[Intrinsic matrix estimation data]
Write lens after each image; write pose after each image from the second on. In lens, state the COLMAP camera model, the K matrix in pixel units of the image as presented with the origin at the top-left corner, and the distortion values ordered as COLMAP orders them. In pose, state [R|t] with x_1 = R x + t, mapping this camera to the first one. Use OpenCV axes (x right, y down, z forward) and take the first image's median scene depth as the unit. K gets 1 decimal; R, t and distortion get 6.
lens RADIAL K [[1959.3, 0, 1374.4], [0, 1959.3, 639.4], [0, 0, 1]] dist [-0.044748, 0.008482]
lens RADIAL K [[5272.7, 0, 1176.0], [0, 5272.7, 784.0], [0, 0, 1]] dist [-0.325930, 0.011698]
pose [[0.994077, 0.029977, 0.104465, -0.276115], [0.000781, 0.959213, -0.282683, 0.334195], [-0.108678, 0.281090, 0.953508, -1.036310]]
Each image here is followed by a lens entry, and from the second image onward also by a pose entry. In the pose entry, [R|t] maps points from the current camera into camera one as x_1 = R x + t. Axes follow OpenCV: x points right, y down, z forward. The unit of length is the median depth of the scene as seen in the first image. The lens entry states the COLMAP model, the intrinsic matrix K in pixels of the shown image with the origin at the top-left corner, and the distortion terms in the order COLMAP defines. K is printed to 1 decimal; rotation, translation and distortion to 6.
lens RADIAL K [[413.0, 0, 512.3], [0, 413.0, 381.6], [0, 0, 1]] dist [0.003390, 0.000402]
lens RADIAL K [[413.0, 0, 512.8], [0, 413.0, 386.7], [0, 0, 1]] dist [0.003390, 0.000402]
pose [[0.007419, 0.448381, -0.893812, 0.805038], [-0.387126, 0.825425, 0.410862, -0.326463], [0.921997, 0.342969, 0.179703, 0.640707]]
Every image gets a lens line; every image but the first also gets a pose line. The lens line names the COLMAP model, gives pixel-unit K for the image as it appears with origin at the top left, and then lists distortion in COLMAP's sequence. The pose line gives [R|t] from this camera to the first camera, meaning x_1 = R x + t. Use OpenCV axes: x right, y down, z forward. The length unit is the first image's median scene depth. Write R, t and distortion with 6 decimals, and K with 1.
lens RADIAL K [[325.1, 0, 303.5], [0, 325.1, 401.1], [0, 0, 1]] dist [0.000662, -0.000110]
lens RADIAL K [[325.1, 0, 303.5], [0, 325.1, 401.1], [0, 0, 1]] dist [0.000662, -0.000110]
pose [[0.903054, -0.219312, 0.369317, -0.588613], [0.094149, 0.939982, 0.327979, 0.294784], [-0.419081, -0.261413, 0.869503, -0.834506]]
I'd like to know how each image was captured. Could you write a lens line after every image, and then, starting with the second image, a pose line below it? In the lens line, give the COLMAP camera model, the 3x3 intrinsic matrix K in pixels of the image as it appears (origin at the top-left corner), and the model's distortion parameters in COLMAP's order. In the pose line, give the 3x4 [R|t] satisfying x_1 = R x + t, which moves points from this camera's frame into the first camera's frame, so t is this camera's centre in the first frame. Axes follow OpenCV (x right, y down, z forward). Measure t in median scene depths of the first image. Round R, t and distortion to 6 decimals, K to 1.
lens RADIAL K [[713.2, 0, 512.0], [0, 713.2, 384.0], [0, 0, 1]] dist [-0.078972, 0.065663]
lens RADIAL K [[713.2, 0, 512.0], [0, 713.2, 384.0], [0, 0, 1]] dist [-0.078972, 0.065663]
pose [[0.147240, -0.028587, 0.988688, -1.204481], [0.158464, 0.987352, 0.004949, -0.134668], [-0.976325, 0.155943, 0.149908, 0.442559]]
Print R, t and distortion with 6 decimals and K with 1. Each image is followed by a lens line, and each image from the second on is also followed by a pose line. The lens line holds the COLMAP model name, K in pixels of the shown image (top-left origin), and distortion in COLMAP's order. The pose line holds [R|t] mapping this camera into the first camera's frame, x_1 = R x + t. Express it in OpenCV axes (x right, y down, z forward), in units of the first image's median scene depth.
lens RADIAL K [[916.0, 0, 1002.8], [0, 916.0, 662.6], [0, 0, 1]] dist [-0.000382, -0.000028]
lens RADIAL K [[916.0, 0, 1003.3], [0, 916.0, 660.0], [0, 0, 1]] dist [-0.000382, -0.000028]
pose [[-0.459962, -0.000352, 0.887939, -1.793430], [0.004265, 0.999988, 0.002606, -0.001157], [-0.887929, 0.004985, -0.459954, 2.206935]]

— Brief —
Your task is to retype all the records above with nothing left out.

— Answer for the task —
Write lens after each image; write pose after each image from the second on. In lens, state the COLMAP camera model, the K matrix in pixel units of the image as presented with the origin at the top-left corner, and the distortion values ordered as COLMAP orders them. In pose, state [R|t] with x_1 = R x + t, mapping this camera to the first one. Use OpenCV axes (x right, y down, z forward) and take the first image's median scene depth as the unit. K gets 1 decimal; R, t and distortion get 6.
lens RADIAL K [[1959.3, 0, 1374.4], [0, 1959.3, 639.4], [0, 0, 1]] dist [-0.044748, 0.008482]
lens RADIAL K [[5272.7, 0, 1176.0], [0, 5272.7, 784.0], [0, 0, 1]] dist [-0.325930, 0.011698]
pose [[0.994077, 0.029977, 0.104465, -0.276115], [0.000781, 0.959213, -0.282683, 0.334195], [-0.108678, 0.281090, 0.953508, -1.036310]]
Each image here is followed by a lens entry, and from the second image onward also by a pose entry. In the pose entry, [R|t] maps points from the current camera into camera one as x_1 = R x + t. Axes follow OpenCV: x points right, y down, z forward. The unit of length is the median depth of the scene as seen in the first image. The lens entry states the COLMAP model, the intrinsic matrix K in pixels of the shown image with the origin at the top-left corner, and the distortion terms in the order COLMAP defines. K is printed to 1 decimal; rotation, translation and distortion to 6.
lens RADIAL K [[413.0, 0, 512.3], [0, 413.0, 381.6], [0, 0, 1]] dist [0.003390, 0.000402]
lens RADIAL K [[413.0, 0, 512.8], [0, 413.0, 386.7], [0, 0, 1]] dist [0.003390, 0.000402]
pose [[0.007419, 0.448381, -0.893812, 0.805038], [-0.387126, 0.825425, 0.410862, -0.326463], [0.921997, 0.342969, 0.179703, 0.640707]]
Every image gets a lens line; every image but the first also gets a pose line. The lens line names the COLMAP model, gives pixel-unit K for the image as it appears with origin at the top left, and then lists distortion in COLMAP's sequence. The pose line gives [R|t] from this camera to the first camera, meaning x_1 = R x + t. Use OpenCV axes: x right, y down, z forward. The length unit is the first image's median scene depth. Write R, t and distortion with 6 decimals, and K with 1.
lens RADIAL K [[325.1, 0, 303.5], [0, 325.1, 401.1], [0, 0, 1]] dist [0.000662, -0.000110]
lens RADIAL K [[325.1, 0, 303.5], [0, 325.1, 401.1], [0, 0, 1]] dist [0.000662, -0.000110]
pose [[0.903054, -0.219312, 0.369317, -0.588613], [0.094149, 0.939982, 0.327979, 0.294784], [-0.419081, -0.261413, 0.869503, -0.834506]]
I'd like to know how each image was captured. Could you write a lens line after every image, and then, starting with the second image, a pose line below it? In the lens line, give the COLMAP camera model, the 3x3 intrinsic matrix K in pixels of the image as it appears (origin at the top-left corner), and the model's distortion parameters in COLMAP's order. In the pose line, give the 3x4 [R|t] satisfying x_1 = R x + t, which moves points from this camera's frame into the first camera's frame, so t is this camera's centre in the first frame. Axes follow OpenCV (x right, y down, z forward). Measure t in median scene depths of the first image. Round R, t and distortion to 6 decimals, K to 1.
lens RADIAL K [[713.2, 0, 512.0], [0, 713.2, 384.0], [0, 0, 1]] dist [-0.078972, 0.065663]
lens RADIAL K [[713.2, 0, 512.0], [0, 713.2, 384.0], [0, 0, 1]] dist [-0.078972, 0.065663]
pose [[0.147240, -0.028587, 0.988688, -1.204481], [0.158464, 0.987352, 0.004949, -0.134668], [-0.976325, 0.155943, 0.149908, 0.442559]]
Print R, t and distortion with 6 decimals and K with 1. Each image is followed by a lens line, and each image from the second on is also followed by a pose line. The lens line holds the COLMAP model name, K in pixels of the shown image (top-left origin), and distortion in COLMAP's order. The pose line holds [R|t] mapping this camera into the first camera's frame, x_1 = R x + t. Express it in OpenCV axes (x right, y down, z forward), in units of the first image's median scene depth.
lens RADIAL K [[916.0, 0, 1002.8], [0, 916.0, 662.6], [0, 0, 1]] dist [-0.000382, -0.000028]
lens RADIAL K [[916.0, 0, 1003.3], [0, 916.0, 660.0], [0, 0, 1]] dist [-0.000382, -0.000028]
pose [[-0.459962, -0.000352, 0.887939, -1.793430], [0.004265, 0.999988, 0.002606, -0.001157], [-0.887929, 0.004985, -0.459954, 2.206935]]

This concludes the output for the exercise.